Asia Timur Laut merupakan wilayah yang secara geopolitik merupakan kawasan rumit karena 'diduduki' oleh negara-negara adikuasa. Sebut saja Amerika Serikat, China, Jepang, dan Korea Selatan. Maka tak heran, Asia Timur Laut dijadikan sebagai 'sumbu api' (hotspot) yang berujung perang terbuka di kemudian hari.
"Dari segi pemusatan kekuatan militer dan kaya akan potensi ekonomi, Asia Timur Laut bisa menjadi sumbu api perang dan mengancam kemakmuran dunia. Semenanjung Korea adalah bukti dari percikan-percikan api itu," kata Duta Besar Korea Utara untuk Indonesia, An Kwan-il, di Jakarta, Senin, 19 Desember 2016.
Melihat adanya potensi konflik ini, ia melanjutkan, Korea Utara menganggap perlu ditingkatkannya pencegahan perang untuk menjaga perdamaian. Pengembangan kekuatan senjata nuklir Pyongyang menjadi salah satu strategi yang digunakan untuk menahan aksi "membabi-buta" AS yang ingin menguasai Asia Pasifik.

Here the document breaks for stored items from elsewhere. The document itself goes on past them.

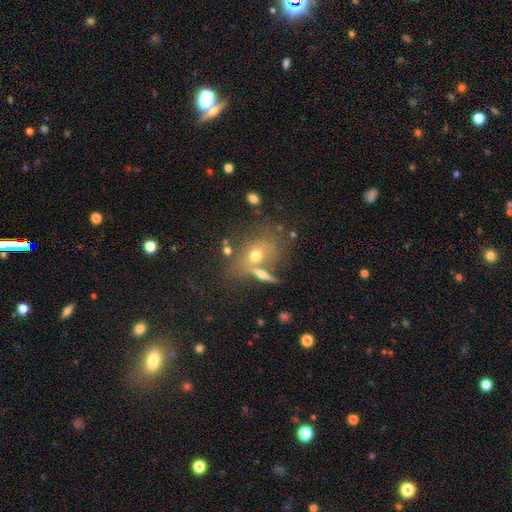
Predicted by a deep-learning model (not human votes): Smooth or featured? smooth (55%)
How rounded? in between (56%)
Merging? none (53%)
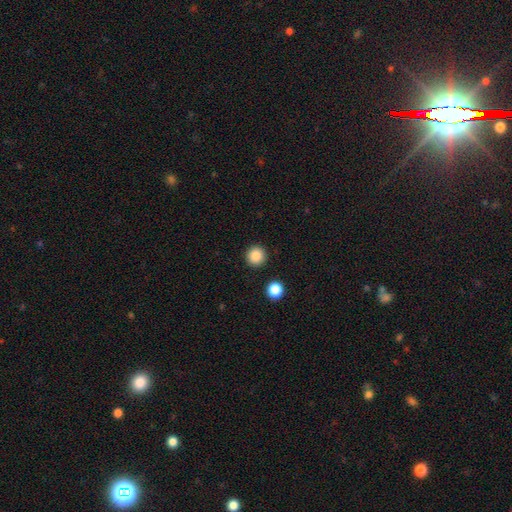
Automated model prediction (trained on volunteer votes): smooth_or_featured: smooth (p=0.87) [alt: star or artifact p=0.10]
how_rounded: round (p=0.95) [alt: in between p=0.04]
merging: none (p=0.92) [alt: minor disturbance p=0.05]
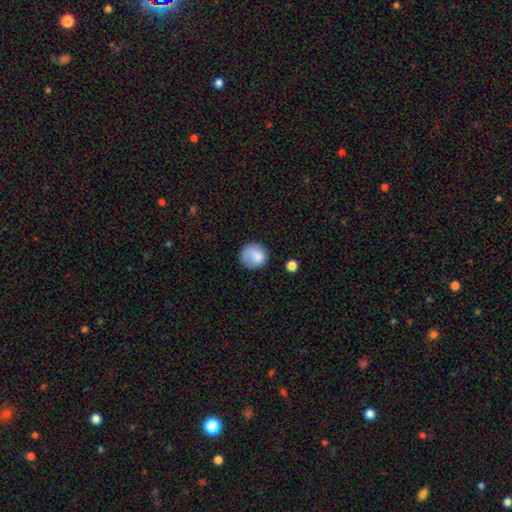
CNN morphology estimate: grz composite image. It shows a smooth galaxy with no disk features (83%) that is round (85%). Merging: none (67%).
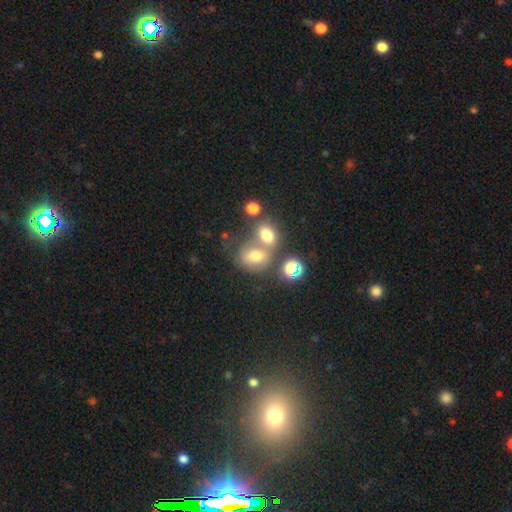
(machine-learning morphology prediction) This is likely a smooth galaxy (65%). How rounded: possibly in between (54%). Merging: possibly merger (48%).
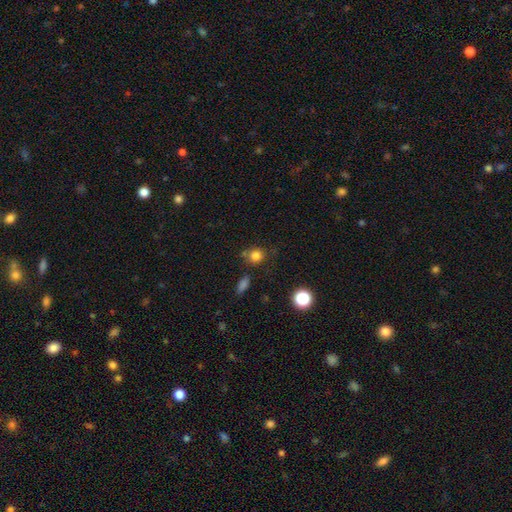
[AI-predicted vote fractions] smooth_or_featured: smooth (p=0.81) [alt: star or artifact p=0.13]
how_rounded: round (p=0.82) [alt: in between p=0.17]
merging: none (p=0.71) [alt: minor disturbance p=0.15]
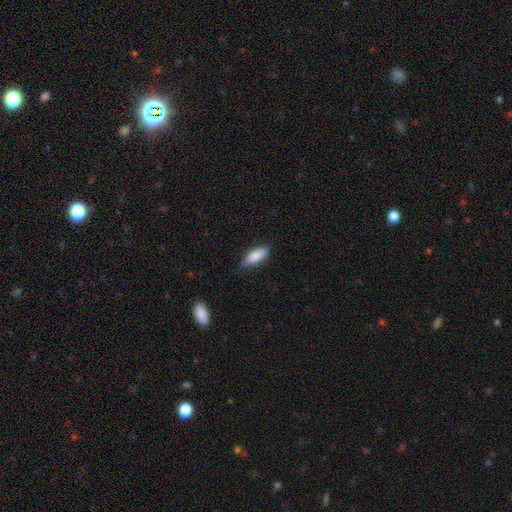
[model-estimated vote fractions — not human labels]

Dalam pelaksanaan strategi kebijakannya, Kwan-il menilai bahwa alat paling utama yang digunakan AS adalah mengonfrontasi hubungan Utara dan Selatan. Ia pun menilai 'saudara kandungnya itu' tidak punya sikap dan keberanian untuk berhadapan langsung dengan negaranya.
"Pemerintah Korea Selatan selama ini tak punya kemampuan dan keberanian untuk berhadapan langsung dengan kami. Mereka hanya menggantungkan diri pada kekuatan asing (AS)," tutur Kwan-il.
Kondisi ini yang kemudian menyebabkan Korea Selatan terus memasukkan lebih banyak perlengkapan perang buatan AS seperti sistem rudal THAAD, di samping latihan perang bersama.
"Jika mereka (Korsel) terus-menerus seperti ini, bukan tidak mungkin, penambahan kekuatan militer AS di Semenanjung Korea akan menambah bahaya keamanan dan kestabilan, utamanya Asia Timur Laut," tutur Kwan-il.